Variable inspection is an often-forgotten feature that can be really useful when you work with the SoS kernel. Basically, if you land your cursor on any sos variable or keyword, enter `<Shift-Tab>` to get some information about the variable or keyword. It is often more convenient to use than the `%preview` magic especially if you do not want to keep the output in the notebook. 

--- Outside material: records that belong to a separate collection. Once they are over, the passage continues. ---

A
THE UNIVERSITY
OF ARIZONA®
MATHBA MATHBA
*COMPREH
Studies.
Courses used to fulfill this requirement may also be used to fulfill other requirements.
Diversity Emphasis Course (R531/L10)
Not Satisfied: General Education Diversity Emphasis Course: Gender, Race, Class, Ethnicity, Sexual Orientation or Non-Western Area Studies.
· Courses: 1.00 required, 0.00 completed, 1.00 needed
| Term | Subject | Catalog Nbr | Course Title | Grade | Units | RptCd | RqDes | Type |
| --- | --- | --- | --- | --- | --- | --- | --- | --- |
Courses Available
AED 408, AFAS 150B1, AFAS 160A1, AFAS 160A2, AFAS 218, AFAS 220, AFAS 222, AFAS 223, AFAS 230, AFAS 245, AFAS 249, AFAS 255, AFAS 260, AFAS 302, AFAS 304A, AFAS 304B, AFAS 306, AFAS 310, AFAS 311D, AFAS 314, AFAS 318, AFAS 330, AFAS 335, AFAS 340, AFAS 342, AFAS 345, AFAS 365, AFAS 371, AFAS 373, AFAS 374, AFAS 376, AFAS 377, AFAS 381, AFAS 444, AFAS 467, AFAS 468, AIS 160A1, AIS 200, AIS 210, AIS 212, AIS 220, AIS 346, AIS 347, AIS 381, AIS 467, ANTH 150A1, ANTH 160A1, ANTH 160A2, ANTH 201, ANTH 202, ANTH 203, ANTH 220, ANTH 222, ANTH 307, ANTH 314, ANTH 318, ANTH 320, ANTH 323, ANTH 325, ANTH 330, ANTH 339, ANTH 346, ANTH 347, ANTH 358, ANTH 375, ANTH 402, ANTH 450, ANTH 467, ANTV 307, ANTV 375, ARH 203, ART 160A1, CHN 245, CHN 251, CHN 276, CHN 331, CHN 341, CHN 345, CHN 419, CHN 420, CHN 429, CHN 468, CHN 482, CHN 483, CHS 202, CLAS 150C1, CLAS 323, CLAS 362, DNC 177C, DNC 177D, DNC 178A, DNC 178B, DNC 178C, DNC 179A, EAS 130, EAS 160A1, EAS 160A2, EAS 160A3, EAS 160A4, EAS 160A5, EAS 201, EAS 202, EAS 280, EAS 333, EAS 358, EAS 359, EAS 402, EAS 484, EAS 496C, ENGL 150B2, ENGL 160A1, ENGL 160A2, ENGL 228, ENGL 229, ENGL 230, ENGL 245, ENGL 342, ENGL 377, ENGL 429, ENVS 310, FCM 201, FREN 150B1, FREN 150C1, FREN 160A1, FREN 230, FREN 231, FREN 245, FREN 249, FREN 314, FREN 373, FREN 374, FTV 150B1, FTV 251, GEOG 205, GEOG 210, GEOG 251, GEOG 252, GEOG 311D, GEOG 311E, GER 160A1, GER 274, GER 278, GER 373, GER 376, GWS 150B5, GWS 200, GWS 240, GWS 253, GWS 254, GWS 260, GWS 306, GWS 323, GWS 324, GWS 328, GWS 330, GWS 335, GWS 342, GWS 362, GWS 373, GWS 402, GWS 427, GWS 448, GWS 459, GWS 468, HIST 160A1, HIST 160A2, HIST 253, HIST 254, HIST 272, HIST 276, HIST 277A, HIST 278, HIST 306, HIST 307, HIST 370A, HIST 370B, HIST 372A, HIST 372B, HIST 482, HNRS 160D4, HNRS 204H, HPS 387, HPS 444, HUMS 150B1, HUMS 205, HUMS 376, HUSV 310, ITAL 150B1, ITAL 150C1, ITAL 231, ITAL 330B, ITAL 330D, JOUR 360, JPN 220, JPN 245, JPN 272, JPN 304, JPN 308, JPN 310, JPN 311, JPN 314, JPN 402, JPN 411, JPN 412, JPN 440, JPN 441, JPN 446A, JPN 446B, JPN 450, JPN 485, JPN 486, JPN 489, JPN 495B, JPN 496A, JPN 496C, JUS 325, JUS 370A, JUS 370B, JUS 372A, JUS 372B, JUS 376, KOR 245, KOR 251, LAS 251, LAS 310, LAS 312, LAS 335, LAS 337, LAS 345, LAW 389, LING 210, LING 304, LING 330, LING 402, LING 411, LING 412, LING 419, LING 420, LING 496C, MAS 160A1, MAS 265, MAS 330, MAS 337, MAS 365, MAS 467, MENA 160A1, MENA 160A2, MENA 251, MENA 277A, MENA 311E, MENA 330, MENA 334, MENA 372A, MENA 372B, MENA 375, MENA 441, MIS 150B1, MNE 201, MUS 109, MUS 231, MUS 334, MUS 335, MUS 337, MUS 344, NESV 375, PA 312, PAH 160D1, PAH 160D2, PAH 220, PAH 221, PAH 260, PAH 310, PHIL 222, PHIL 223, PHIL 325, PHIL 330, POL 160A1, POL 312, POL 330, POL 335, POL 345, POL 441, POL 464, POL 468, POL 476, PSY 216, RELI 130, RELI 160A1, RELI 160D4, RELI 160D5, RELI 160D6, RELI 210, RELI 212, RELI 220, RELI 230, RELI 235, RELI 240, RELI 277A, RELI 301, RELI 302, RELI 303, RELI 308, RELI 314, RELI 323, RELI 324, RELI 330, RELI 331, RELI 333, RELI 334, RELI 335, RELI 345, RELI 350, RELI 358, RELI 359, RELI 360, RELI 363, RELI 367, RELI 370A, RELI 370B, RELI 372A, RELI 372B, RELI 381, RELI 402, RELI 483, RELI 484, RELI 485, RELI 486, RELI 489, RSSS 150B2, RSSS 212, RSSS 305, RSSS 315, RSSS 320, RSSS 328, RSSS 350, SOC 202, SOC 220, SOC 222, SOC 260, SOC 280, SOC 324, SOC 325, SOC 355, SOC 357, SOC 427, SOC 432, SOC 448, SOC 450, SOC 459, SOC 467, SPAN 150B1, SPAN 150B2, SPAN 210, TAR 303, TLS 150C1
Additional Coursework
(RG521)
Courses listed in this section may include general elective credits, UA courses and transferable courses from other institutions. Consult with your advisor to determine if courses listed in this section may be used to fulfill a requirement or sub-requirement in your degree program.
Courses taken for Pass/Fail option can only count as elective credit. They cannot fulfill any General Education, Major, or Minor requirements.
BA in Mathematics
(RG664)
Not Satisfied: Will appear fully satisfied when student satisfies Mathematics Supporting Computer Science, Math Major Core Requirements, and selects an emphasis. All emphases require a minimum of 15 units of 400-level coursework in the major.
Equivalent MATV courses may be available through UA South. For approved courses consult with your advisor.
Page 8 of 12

## Convert between `.ipynb` and `.sos` files

You can save the notebook to a SoS script using `File` -> `Download As` -> `SoS`, or using command

```
$ sos convert myscript.ipynb myscript.sos
```

The conversion process will strip all results (which can be useful if you would like to version control your notebook without results) but keep cell information and SoS magics. However, **SoS files converted from Jupyter notebook cannot be executed by the `sos` command if they contain SoS magics such as `%use R`** because of non-interactive execution of SoS steps and more rigorous structure required for SoS scripts. You will generally need to modify the resulting script in order to execute it in batch mode.

You can convert an existing SoS script to the `.ipynb` format using command
```
$ sos convert myscript.sos myscript.ipynb
```

and open the resulting notebook from the web interface.

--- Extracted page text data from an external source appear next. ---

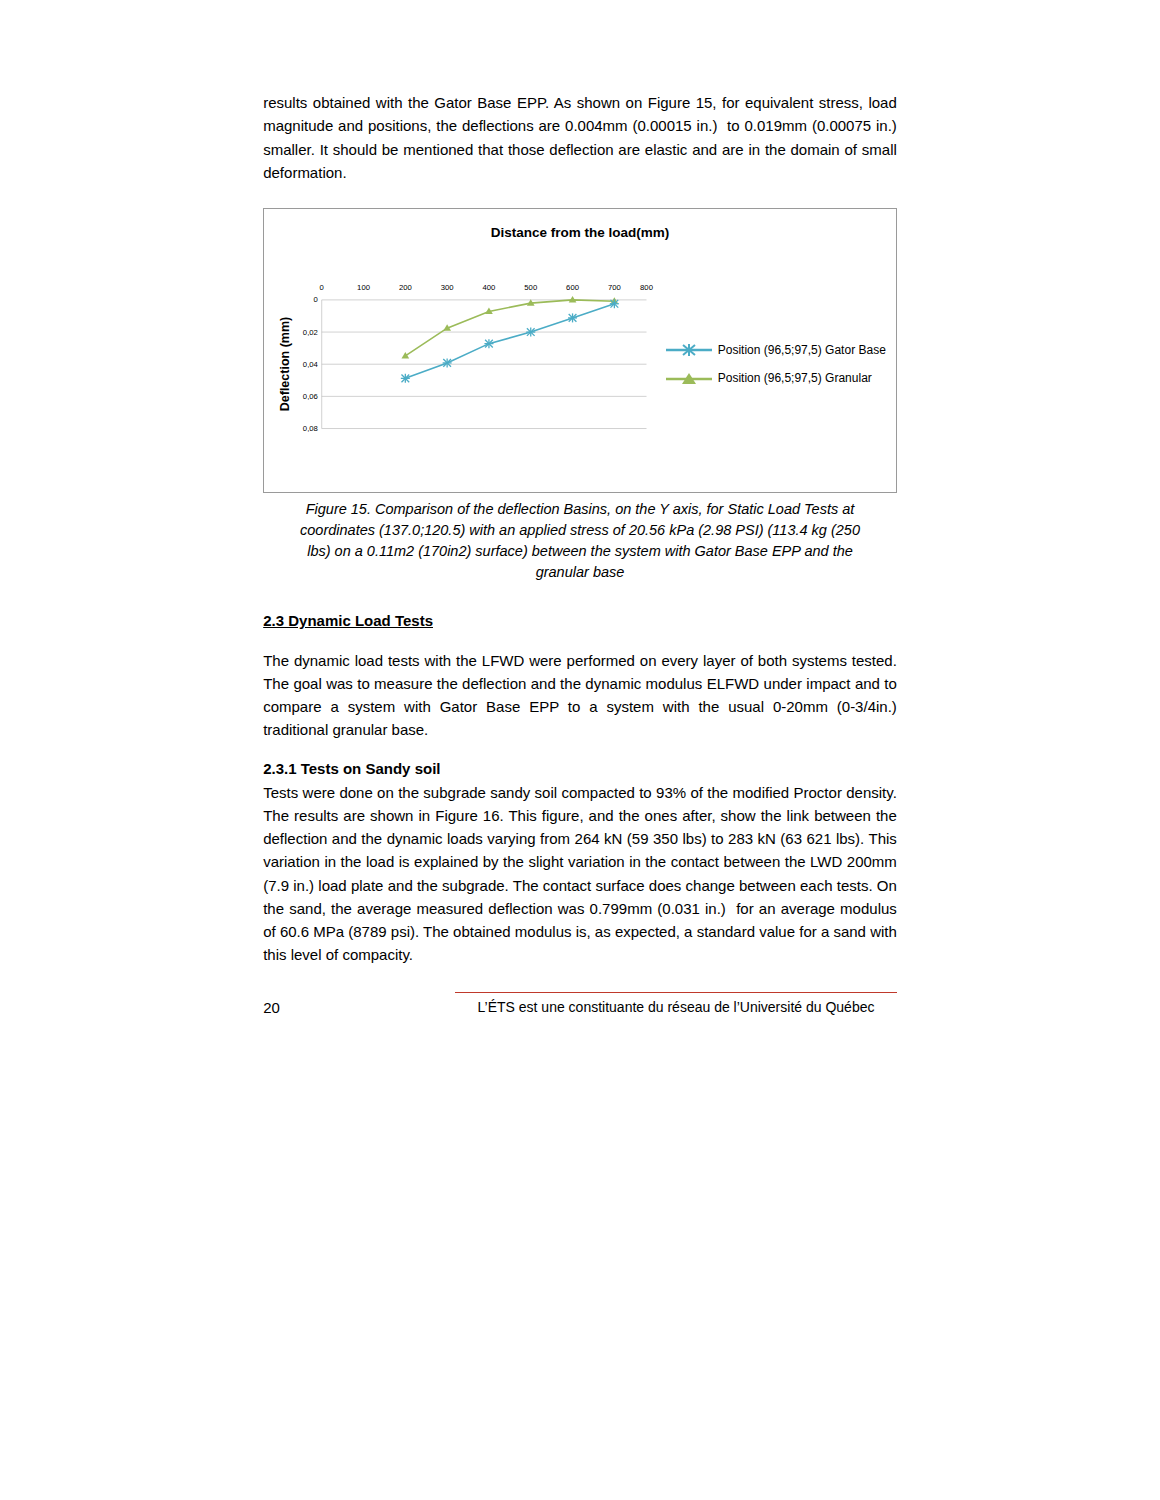results obtained with the Gator Base EPP. As shown on Figure 15, for equivalent stress, load magnitude and positions, the deflections are 0.004mm (0.00015 in.) to 0.019mm (0.00075 in.) smaller. It should be mentioned that those deflection are elastic and are in the domain of small deformation.
Distance from the load(mm)
Deflection (mm)
0 100 200 300 400 500 600 700 800 0 0,02 0,04 0,06 0,08
Position (96,5;97,5) Gator Base
Position (96,5;97,5) Granular
Figure 15. Comparison of the deflection Basins, on the Y axis, for Static Load Tests at coordinates (137.0;120.5) with an applied stress of 20.56 kPa (2.98 PSI) (113.4 kg (250 lbs) on a 0.11m2 (170in2) surface) between the system with Gator Base EPP and the granular base
2.3 Dynamic Load Tests
The dynamic load tests with the LFWD were performed on every layer of both systems tested. The goal was to measure the deflection and the dynamic modulus ELFWD under impact and to compare a system with Gator Base EPP to a system with the usual 0-20mm (0-3/4in.) traditional granular base.
2.3.1 Tests on Sandy soil
Tests were done on the subgrade sandy soil compacted to 93% of the modified Proctor density. The results are shown in Figure 16. This figure, and the ones after, show the link between the deflection and the dynamic loads varying from 264 kN (59 350 lbs) to 283 kN (63 621 lbs). This variation in the load is explained by the slight variation in the contact between the LWD 200mm (7.9 in.) load plate and the subgrade. The contact surface does change between each tests. On the sand, the average measured deflection was 0.799mm (0.031 in.) for an average modulus of 60.6 MPa (8789 psi). The obtained modulus is, as expected, a standard value for a sand with this level of compacity.
20
L’ÉTS est une constituante du réseau de l’Université du Québec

The converter uses lines that starts with `%cell` to split a SoS script into cells of Jupyter notebook. If you have a long script and would like to split it into several cells, you can manually insert `%cell` lines to a `.sos` script before conversion (which would be ignored in batch mode), or split the cells in Jupyter by selecting `Edit -> Split Cell`, or using a keyboard shortcut (`Cmd-Shift-"-"` under Mac).